Sergi sonrası İstanbul Modern Cafe’de Vogue partisi var. Terasta zamanın nasıl geçtiğini anlamadık. Olan Bora Aksu defilesine oldu. Çok istediğim halde gidemedim. Artık Londra Moda Haftası’nda izlemeyi umuyorum.
Zeynep Tosun kendini kanıtladı
Moda haftasının ikinci gününde karma defileyle başladım güne. Gül Ağış, Zeynep Tosun ve Zeynep Erdoğan. Gül Ağış’ın organik kıyafetleri ve Zeynep Erdoğan’ın ‘Touch me’ temalı üstünde eller olan kıyafetleri beklediğim kadar iyi değildi.
Zeynep Tosun’un koleksiyonuna bayıldım.

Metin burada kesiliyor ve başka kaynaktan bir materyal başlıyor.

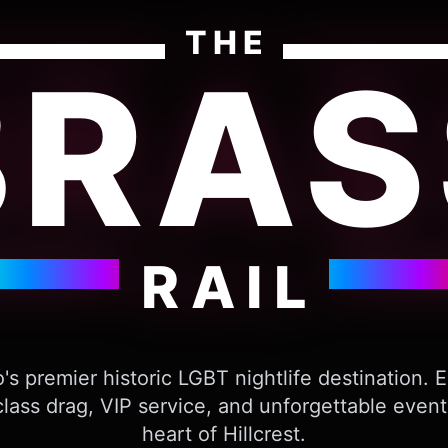
THE
BRAS
RAIL
's premier historic LGBT nightlife destination. 
lass drag, VIP service, and unforgettable event
heart of Hillcrest.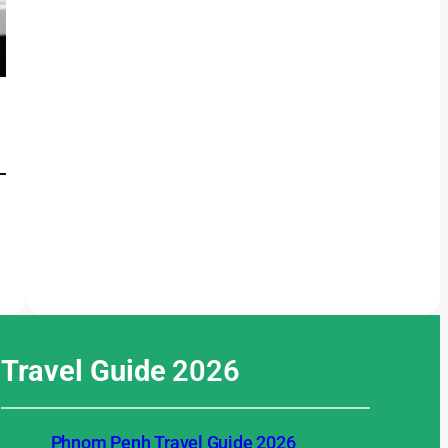
Travel Guide
2026
Phnom Penh Travel Guide 2026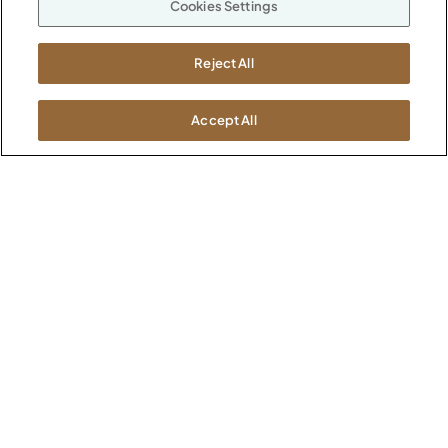
Cookies Settings
ABOUT
CONTACT US
Our Company
Reject All
Warranty
P
800.482.1717
Suppliers
M-F 8a to 6p EST
Careers
Accept All
Kimball International
Newsroom
1600 Royal Street
Jasper, IN 47546
SHOWROOMS
Jasper HQ
Atlanta
Boston
Chicago
Dallas
New York City
Washington, D.C.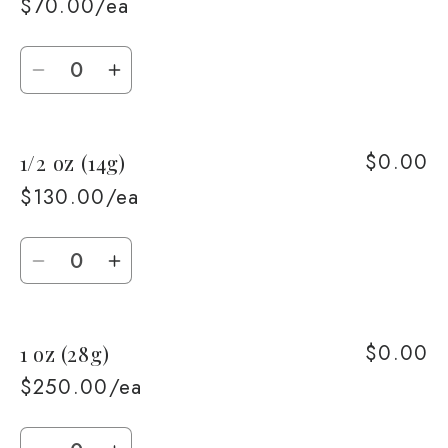
$70.00/ea
Quantity
Decrease
Increase
quantity
quantity
for
for
$0.00
1/2 oz (14g)
1/4
1/4
oz
oz
$130.00/ea
(7g)
(7g)
Quantity
Decrease
Increase
quantity
quantity
for
for
$0.00
1 oz (28g)
1/2
1/2
oz
oz
$250.00/ea
(14g)
(14g)
Quantity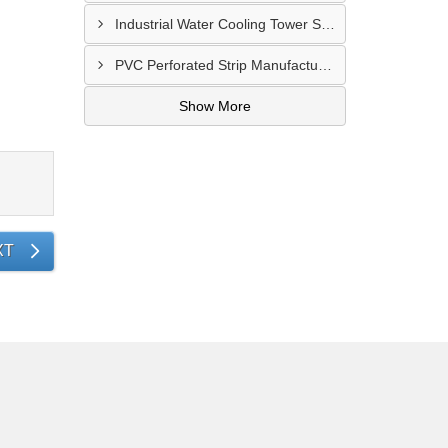
Industrial Water Cooling Tower Supplier In Gorakhpur
PVC Perforated Strip Manufacturer In Ahmedabad
Show More
XT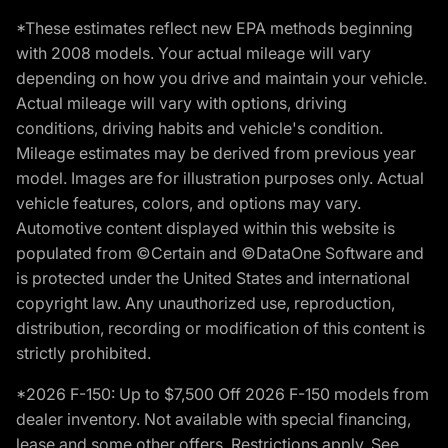
*These estimates reflect new EPA methods beginning
with 2008 models. Your actual mileage will vary
depending on how you drive and maintain your vehicle.
Actual mileage will vary with options, driving
conditions, driving habits and vehicle's condition.
Mileage estimates may be derived from previous year
model. Images are for illustration purposes only. Actual
vehicle features, colors, and options may vary.
Automotive content displayed within this website is
populated from ©Certain and ©DataOne Software and
is protected under the United States and international
copyright law. Any unauthorized use, reproduction,
distribution, recording or modification of this content is
strictly prohibited.
*2026 F-150: Up to $7,500 Off 2026 F-150 models from
dealer inventory. Not available with special financing,
lease and some other offers. Restrictions apply. See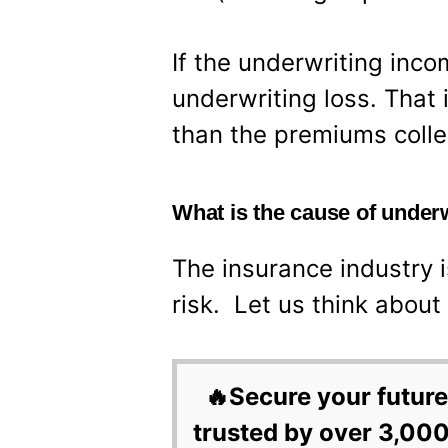
If the underwriting inco
underwriting loss. That 
than the premiums collec
What is the cause of under
The insurance industry 
risk. Let us think about i
🔥Secure your future
trusted by over 3,000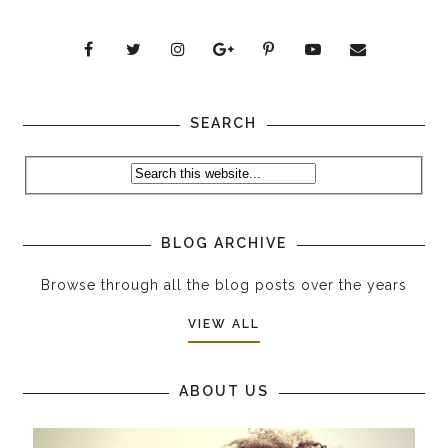
SEARCH
BLOG ARCHIVE
Browse through all the blog posts over the years
VIEW ALL
ABOUT US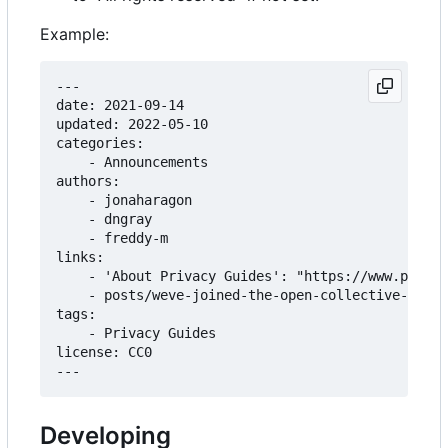
Example:
---

date: 2021-09-14

updated: 2022-05-10

categories:

    - Announcements

authors:

    - jonaharagon

    - dngray

    - freddy-m

links:

    - 'About Privacy Guides': "https://www.privac
    - posts/weve-joined-the-open-collective-found
tags:

    - Privacy Guides

license: CC0

Developing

Bence artık karma defilelerde yer almak yerine kendi defilelerini yapmalı. Daha önce “Kendisini çok tekrarladı” demiştim. Artık öyle düşünmüyorum. Renkler de, uçuşan elbiseler de, kumaş seçimi de, styling de gerçekten çok iyiydi.
Simay Bülbül’ün hikayesi yeter!
Simay Bülbül defilesine giriyoruz. Beğenseniz de beğenmeseniz de bir tarzı var. Derilerden beklenmedik şeyler yapıyor. Koleksiyonda giyilebilir çok seçenek olmasa da kesinlikle yaratıcı. Ayrıca defile olarak çok başarılıydı. Bir hikayesi vardı. Finali çok güzeldi. Bir de Simay Bülbül’ün selam vermeye neşeli neşeli çıkması, el sallaması çok sıcak ve samimiydi.
Sonrasında Elaidi ve Arzu Kaprol defileleri vardı. Arzu Kaprol defilesinde izdiham yaşanmış, içeri giremeyenler bile olmuş.